(NewsNation Now) — President-elect Joe Biden announced key members of his science team Friday, including pioneering geneticist Eric Lander as the director of the Office of Science and Technology Policy, elevating the post to Cabinet-level status for first time.
Biden nominated Eric Lander, founding director of the Broad Institute of MIT and Harvard, who was the lead author of the first paper announcing the details of the human genome. He is the first life scientist to have that role.
Lander, 63, will succeed meteorologist Kelvin Droegemeier, who was named director by President Donald Trump in 2019 after the role was left vacant for nearly two years.
The president-elect is expected to formally introduce his picks Saturday. NewsNation will stream the event in the embedded player.
“Science will always be at the forefront of my administration — and these world-renowned scientists will ensure everything we do is grounded in science, facts, and the truth,” Biden said in a statement.
The president-elect also said he is retaining National Institutes of Health Director Dr. Francis Collins, who worked with Lander on the human genome project. Biden has also selected Dr. Maria Zuber and Dr. Frances H. Arnold to co-chair the President’s Council of Advisors on Science and Technology.
The job as director of science and technology policy requires Senate confirmation.
Science organizations were eager to praise Lander and the promotion of the science post.

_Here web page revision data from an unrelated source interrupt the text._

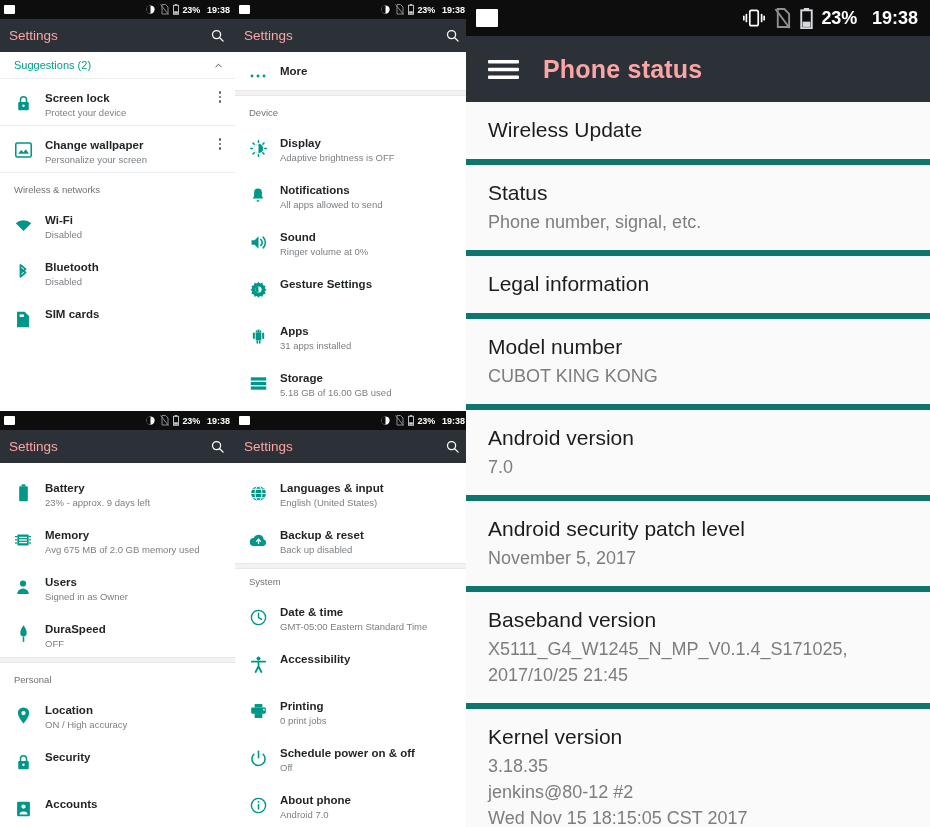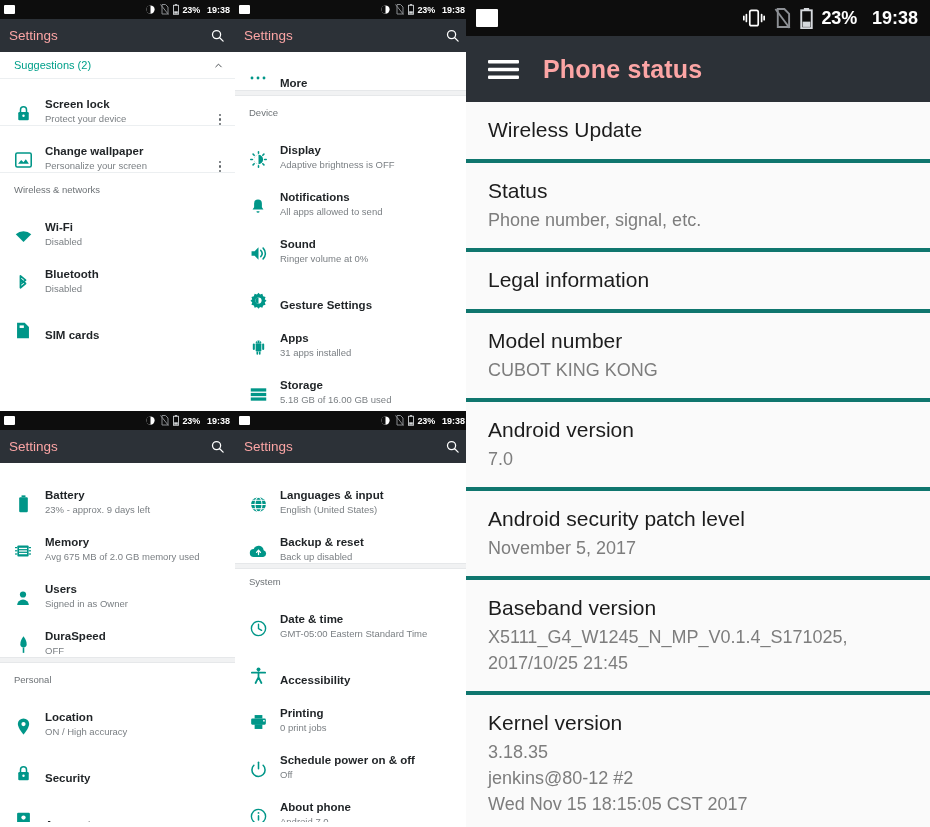--- a/index.html
+++ b/index.html
@@ -65,41 +65,41 @@
   }
   .sugg-header .chev { margin-left: auto; color: #3d4246; }
 
   .section-label {
     font-size: 9.5px; color: #6d7276;
     padding: 11px 0 6px 14px;
   }
   .divider-band { height: 6px; background: #f1f2f3; border-top:1px solid #e6e8ea; border-bottom:1px solid #e6e8ea;}
 
   .row {
-    display: flex; align-items: flex-end;
-    padding: 4px 8px 0 9px;
+    display: flex; align-items: flex-start;
+    padding: 12px 8px 0 9px;
     min-height: 47px;
     position: relative;
   }
   .row.card { border-bottom: 1px solid #eceff1; }
   .row .icon {
     width: 28px; min-width: 28px; height: 24px;
     display: flex; align-items: center; justify-content: center;
     color: #009688;
   }
   .row .texts { margin-left: 8px; flex: 1; min-width:0; }
   .row .t1 { font-size: 11.5px; color: #1f2326; font-weight: bold; line-height: 14px; }
   .row .t2 { font-size: 9.5px; color: #7a7f83; line-height: 13px; margin-top: 1px; }
   .row .kebab { width: 14px; display:flex; flex-direction:column; align-items:center; gap:2px; margin-left:auto;}
   .kebab i { width: 2.5px; height: 2.5px; background: #5f6468; border-radius: 50%; display:block; }
 
   
   .big-row {
     padding: 14px 22px 15px 22px;
-    border-bottom: 4px solid #0f766e;
+    border-bottom: 6px solid #0f766e;
     background: #fafafa;
   }
   .big-row .b1 { font-size: 21px; color: #1c1c1c; line-height: 28px; }
   .big-row .b2 { font-size: 18px; color: #7d7d7d; line-height: 26px; margin-top: 2px; white-space: pre-line; }
 
   svg { display: block; }
 </style>
 </head>
 <body>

“Elevating [the science adviser] role to member in the President’s Cabinet clearly signals the administration’s intent to involve scientific expertise in every policy discussion,” said Sudip Parikh, chief executive officer of the American Association for the Advancement of Science, the world’s largest general scientific society.
Biden chose Princeton’s Alondra Nelson, a social scientist who studies science, technology and social inequality, as deputy science policy chief. Kei Koizumi will also serve as OSTP Chief of Staff and Narda Jones as OSTP Legislative Affairs Director.
Biden has pledged to increase funding in U.S. research and development, including medical research and clean energy.